Small things are; more developer freedom (allowing fuller control; probably will happen very very slowly) and better keyboard (for the iPad Pro).

tluyben2 · on Nov 6, 2018

EDIT: by hardware I mean to say the mobile hardware, not the laptops.

cosmic_ape · on Nov 5, 2018

Exciting. And the cache size is likely the main reason. But that can not be concluded from the analysis.

>>VTune agrees, and says that Z3 spends a lot of time waiting on memory while iterating through watched literals.

But how much is "a lot" is not specified. And the propagation also allocates memory sometimes, to keep the learned clauses. Not sure how Z3 manages this, but couldn't it be that the mallocs are just slower on that desktop, so an OS issue?

BuckRogers · on Nov 6, 2018

It's worth keeping in mind that Intel tied architecture to process node, and have been stuck on 14nm for many years. Very little changes have been made to Skylake (2015) by Intel even with the latest 9th gen release. They're starting to look long in the tooth on many fronts, AMD's SMT is more efficient, and AMD has a much better boost algorithm as well (Precision Boost 2), among other aspects.

Had their roadmap not tied node to arch, this comparison wouldn't look so damning. Also, many engineers left Intel for Apple because they're talented and tired of releasing Skylake every year. Once Intel fully decouples node and arch, we should see non-mobile CPUs running away from mobile chips like the A12.
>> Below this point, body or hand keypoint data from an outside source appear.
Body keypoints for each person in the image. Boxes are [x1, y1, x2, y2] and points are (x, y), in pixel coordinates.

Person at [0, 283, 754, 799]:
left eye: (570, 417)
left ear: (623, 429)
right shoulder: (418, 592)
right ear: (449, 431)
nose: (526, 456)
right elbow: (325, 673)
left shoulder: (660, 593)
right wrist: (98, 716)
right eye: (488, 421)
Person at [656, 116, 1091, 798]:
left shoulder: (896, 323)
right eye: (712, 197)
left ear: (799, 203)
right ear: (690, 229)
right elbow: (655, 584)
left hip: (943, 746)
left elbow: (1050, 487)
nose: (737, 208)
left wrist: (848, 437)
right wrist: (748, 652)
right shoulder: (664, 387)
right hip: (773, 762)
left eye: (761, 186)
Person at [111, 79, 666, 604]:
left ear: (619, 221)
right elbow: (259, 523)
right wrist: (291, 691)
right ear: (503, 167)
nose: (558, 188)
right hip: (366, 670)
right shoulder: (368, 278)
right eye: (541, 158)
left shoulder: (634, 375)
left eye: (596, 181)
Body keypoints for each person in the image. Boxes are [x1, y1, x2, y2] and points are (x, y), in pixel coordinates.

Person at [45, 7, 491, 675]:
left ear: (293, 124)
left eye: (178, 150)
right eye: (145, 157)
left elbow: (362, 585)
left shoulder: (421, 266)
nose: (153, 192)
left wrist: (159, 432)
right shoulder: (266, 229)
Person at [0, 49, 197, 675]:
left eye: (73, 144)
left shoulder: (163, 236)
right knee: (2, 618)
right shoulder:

This benchmark is essentially Intel's 2015 design on 14nm vs Apple's 2018 design on 7nm.

mcphage · on Nov 6, 2018

> This benchmark is essentially Intel's 2015 design on 14nm vs Apple's 2018 design on 7nm.
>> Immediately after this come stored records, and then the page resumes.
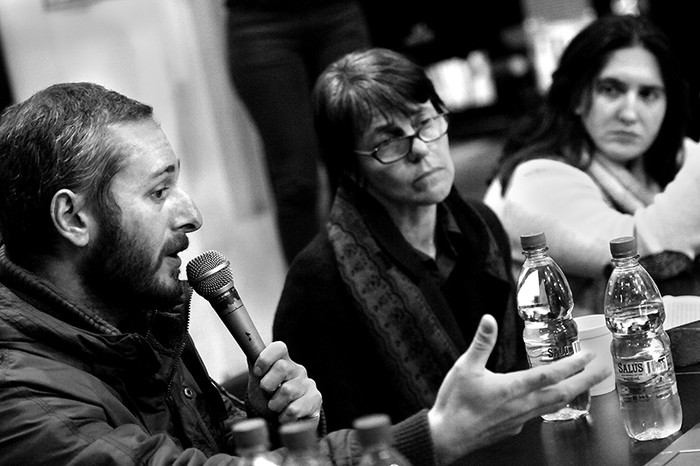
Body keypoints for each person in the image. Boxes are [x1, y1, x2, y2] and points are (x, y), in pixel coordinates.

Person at [0, 82, 606, 465]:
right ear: (73, 218)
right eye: (160, 191)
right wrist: (435, 435)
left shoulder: (132, 312)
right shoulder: (22, 400)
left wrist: (265, 422)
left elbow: (214, 444)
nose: (191, 213)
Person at [273, 47, 528, 432]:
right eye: (389, 141)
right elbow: (330, 437)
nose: (422, 149)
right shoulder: (319, 279)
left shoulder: (481, 226)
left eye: (425, 121)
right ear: (351, 166)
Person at [484, 14, 700, 315]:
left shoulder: (663, 157)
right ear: (575, 97)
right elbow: (650, 255)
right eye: (611, 89)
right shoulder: (536, 179)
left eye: (648, 94)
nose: (629, 113)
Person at [224, 0, 372, 265]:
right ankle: (311, 296)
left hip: (337, 16)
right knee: (295, 183)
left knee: (352, 166)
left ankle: (367, 281)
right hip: (258, 25)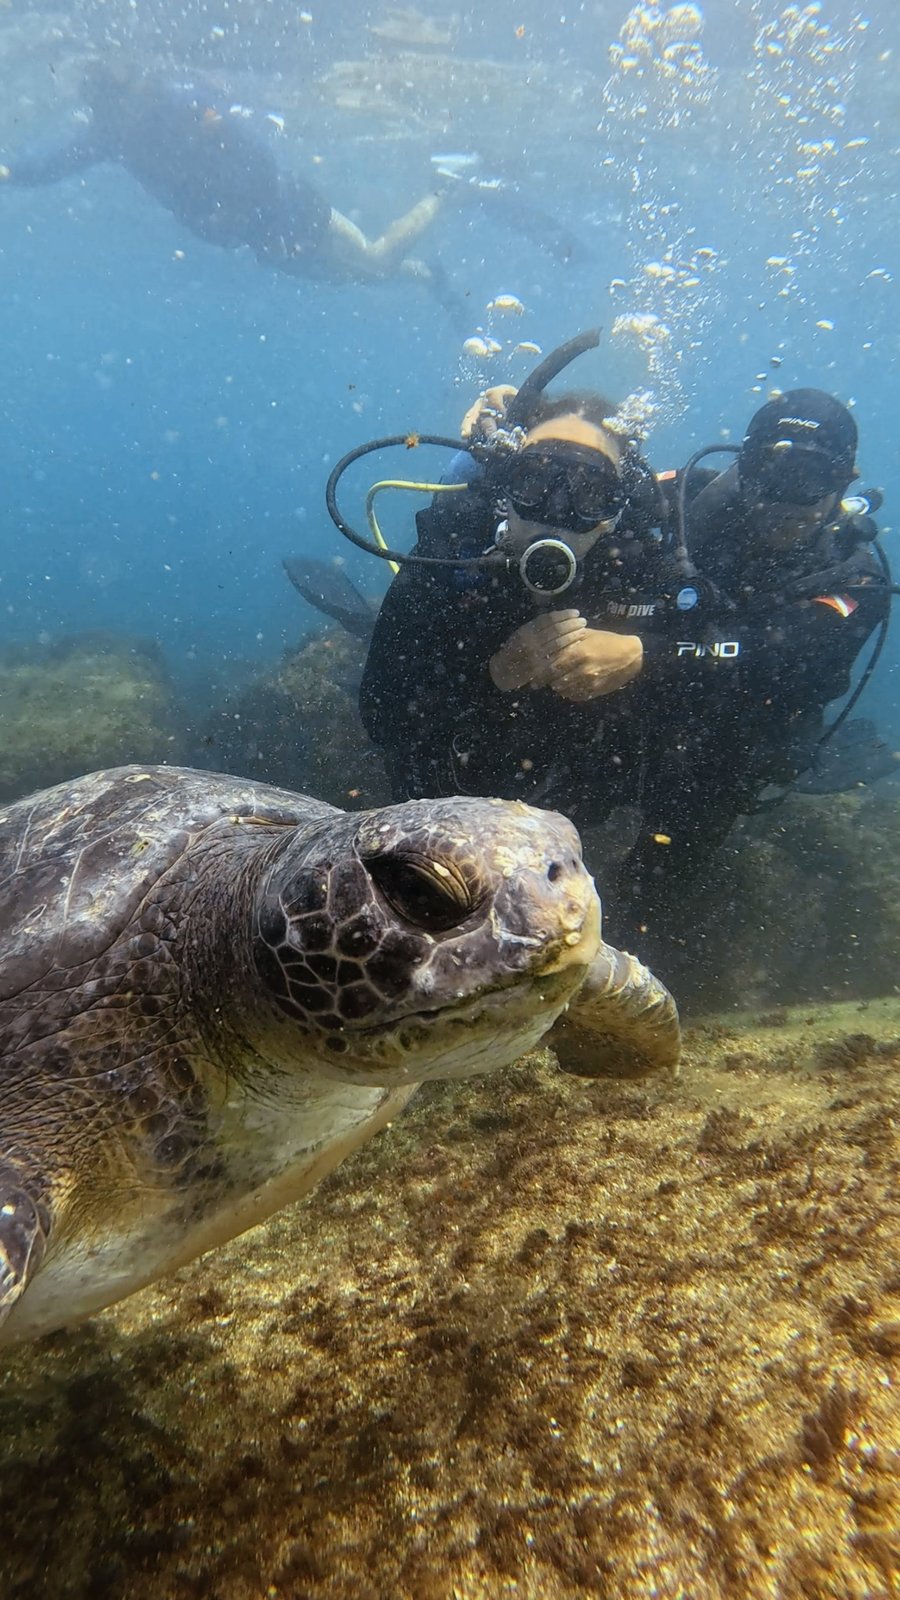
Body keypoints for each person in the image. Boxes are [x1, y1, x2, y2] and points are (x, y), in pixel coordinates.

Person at [352, 345, 890, 966]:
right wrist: (506, 437)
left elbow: (774, 654)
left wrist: (647, 657)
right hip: (559, 731)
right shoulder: (667, 506)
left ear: (843, 485)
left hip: (720, 736)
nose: (783, 501)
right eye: (535, 480)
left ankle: (628, 944)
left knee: (690, 804)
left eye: (809, 481)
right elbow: (389, 714)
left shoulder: (852, 578)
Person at [0, 58, 449, 289]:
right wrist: (10, 170)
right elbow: (54, 160)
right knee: (363, 274)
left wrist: (243, 213)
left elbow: (259, 158)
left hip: (291, 215)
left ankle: (443, 193)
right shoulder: (113, 133)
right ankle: (426, 275)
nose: (123, 117)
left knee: (372, 263)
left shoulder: (174, 104)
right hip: (267, 236)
Except it's what Intel is selling in 2018.

BuckRogers · on Nov 6, 2018

I'm not trying to offend anyone who feels compelled to be naturally defensive or take some sort of "side" here.

Nor am I defending Intel (I recently chose and now use a Ryzen 2700X), I'm just contributing additional facts and context to the conversation for anyone who wasn't aware of it since I read all the comments here and no one mentioned it.

jSully24 · on Nov 5, 2018

Could Apple's next "innovation" not be a consumer product but to own the chip world? The iPhone "just" being the beta test for the chips?

jimbokun · on Nov 5, 2018

They probably don't want to sell those chips for Android to keep their competitive advantage, and the PC market is probably too small to be worth the investment compared to the iOS market.

makapuf · on Nov 5, 2018

Intel is currently worth 1/5 of Apple 1 Trillion. I guess they may want to grow by 20%, but not at the price of exclusivity oof the 1bn device market chip exclusivity - however I'm not sure anyone has an iphone because it's the best benchmark performing phone. What's next, overclocking, liquid-chilled phones ? (after looking at it for fun, yes, it does seem to exist, just look up liquid cooling gaming phone ).

ben-schaaf · on Nov 5, 2018

I'd bet that if a mobile chip manufacturer unlocked their chip for overclocking, someone is going to put it under LN2.

ksec · on Nov 6, 2018

That 20% includes Fab, which is more than half of Intel's value. Apple partnering with TSMC meant even if they could get all of Intel's market it would still only growth of 10%. Apple would be much better if they spend time designing chips for their own macOS and sell more Macs.

floatboth · on Nov 5, 2018

Server market. Make it a return of the Xserve :)

rlorenzo · on Nov 5, 2018

Seems like Mac Minis are the new Xserve: https://www.macstadium.com/

Maybe the next upgrade of the Mac Mini in 4-5 years will be to A series of chips.

samfisher83 · on Nov 6, 2018

I think this probably has a little to do with AMD. AMD wasn't there to push intel and they introduced incremental upgrades for a while. I remember when athlon64 was introduced it really kicked intel into gear. At this point it might be that there might be less you can do to improve performance since we might be hitting semiconductor limits, but I think a lack of competition probably didn't help/